The beauty and horror of the fresco captivated me, and I confess I spent much of that first Mass craning my neck to look upward, unable to tear my gaze away, trying to take in every detail of the beautiful and hideous artwork. I could not even begin to count the numerous figures in the fresco, from saints and angels and kings sitting in attendance on the Lord Jesus to the human souls being judged and the demons of hell; it was a riot of color and activity. Several times my mother pinched my arm, a not-so-gentle reminder that my mind should be firmly on the service. Yet for what other purpose was the fresco there, I reasoned, than to fascinate and terrify the faithful? To both inspire and instill fear? It was, I thought, much more effective than any sermon.
*
A few days after my betrothal gift arrived came a note. We are invited to dine at the Medici palazzo a week from tonight, so it went. I shall come to escort you, with your maid for chaperone, if that is pleasing to your parents.
At the bottom of the parchment he had written, Do not worry. No matter what you say or do, you shall enchant them. There is no woman, on earth or in Heaven, more charming than you.
My mother, when I showed her the note, was quite beside herself. “In the name of all the saints, whatever shall you wear?” she exclaimed. “Nothing too elaborate, no; they have such pesky sumptuary laws in Florence. The cloth must be of the best quality, though; yes, these Florentines are cloth merchants all, they will know inferior quality from a yard off when they see it. We’ve no time to have anything made, have we? What have you brought with you? Quickly, let us see—Chiara! Come, child, we shall need your help. Simonetta, you must try a few things, and we shall see what flatters you best.”

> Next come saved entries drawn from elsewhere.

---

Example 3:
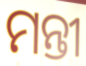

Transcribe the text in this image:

ମନ୍ତୀ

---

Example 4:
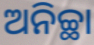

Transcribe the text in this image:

ଅନିଚ୍ଛା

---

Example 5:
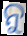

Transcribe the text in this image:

ନୁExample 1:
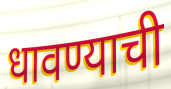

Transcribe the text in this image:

धावण्याची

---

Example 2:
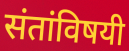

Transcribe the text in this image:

संतांविषयी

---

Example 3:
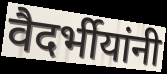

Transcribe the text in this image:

वैदर्भीयांनी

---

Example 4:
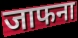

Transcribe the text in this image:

जाफना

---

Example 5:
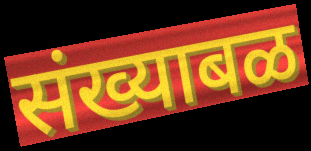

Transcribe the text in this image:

संख्याबळ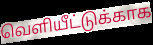
வெளியீட்டுக்காக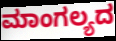
ಮಾಂಗಲ್ಯದ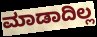
ಮಾಡಾದಿಲ್ಲ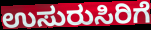
ಉಸುರುಸಿರಿಗೆ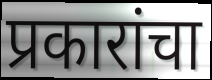
प्रकारांचा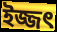
ইজ্জৎ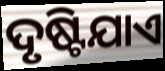
ଦୃଷ୍ଟିଯାଏ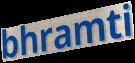
bhramtiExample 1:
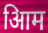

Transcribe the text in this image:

आिम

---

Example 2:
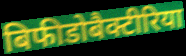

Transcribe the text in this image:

बिफीडोबैक्टीरिया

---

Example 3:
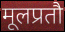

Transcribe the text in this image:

मूलप्रतौ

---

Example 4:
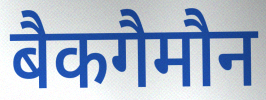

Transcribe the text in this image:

बैकगैमौन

I had, of course, brought all my clothes with me from Genoa, save those that were too worn or no longer fit. As such there were several possibilities from which to choose, and my mother had Chiara lace me into all of them so that we might best decide.

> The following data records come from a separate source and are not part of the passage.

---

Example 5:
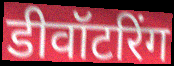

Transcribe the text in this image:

डीवॉटरिंग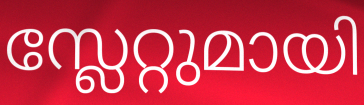
സ്ലേറ്റുമായിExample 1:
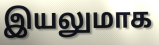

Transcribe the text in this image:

இயலுமாக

In the end we chose one of pale pink silk, of the finest cloth but simple design. The bodice and long, wide sleeves were embroidered with small sprigs of flowers, and a cream band ran beneath my breasts, with the same floral embroidery. It was determined that this gown flattered my creamy skin and golden hair better than any of the others, as well.

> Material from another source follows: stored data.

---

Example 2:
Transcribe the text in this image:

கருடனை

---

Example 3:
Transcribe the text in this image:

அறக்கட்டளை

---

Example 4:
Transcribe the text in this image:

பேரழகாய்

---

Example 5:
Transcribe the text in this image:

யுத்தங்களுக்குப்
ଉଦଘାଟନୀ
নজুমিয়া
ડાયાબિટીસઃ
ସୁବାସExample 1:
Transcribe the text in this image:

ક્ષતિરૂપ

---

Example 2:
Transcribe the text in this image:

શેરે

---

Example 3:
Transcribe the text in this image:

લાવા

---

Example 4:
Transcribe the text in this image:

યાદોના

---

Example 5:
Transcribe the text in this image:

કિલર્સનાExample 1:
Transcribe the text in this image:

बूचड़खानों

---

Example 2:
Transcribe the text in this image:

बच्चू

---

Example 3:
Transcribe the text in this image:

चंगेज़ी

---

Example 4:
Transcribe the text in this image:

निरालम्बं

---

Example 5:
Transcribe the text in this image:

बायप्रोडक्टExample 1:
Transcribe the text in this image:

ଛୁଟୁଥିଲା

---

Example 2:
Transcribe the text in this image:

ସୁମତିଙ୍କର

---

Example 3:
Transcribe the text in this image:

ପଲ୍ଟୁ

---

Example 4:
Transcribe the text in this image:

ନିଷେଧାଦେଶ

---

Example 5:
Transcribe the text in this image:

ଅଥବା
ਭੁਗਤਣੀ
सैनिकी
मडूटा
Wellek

When the appointed day arrived, I rose early, so that Chiara might bathe me and wash my hair. I then sat in the sun on the roof of our house, my trusty hat in place, so that the sun might dry my hair. Once it was dry—hours later—Chiara sat me in front of the dressing table and artfully twisted up and bound certain strands, pinning them about the crown of my head, while leaving the rest to flow freely down my back, as was appropriate for an unmarried woman. The final result took much more time than one would guess from looking at it, which was perhaps the point. She then dressed me in a clean shift, petticoat, and, finally, the gown. My neck was left bare, but I donned a pair of pearl earrings of my mother’s, and finally clasped Marco’s bracelet about my wrist.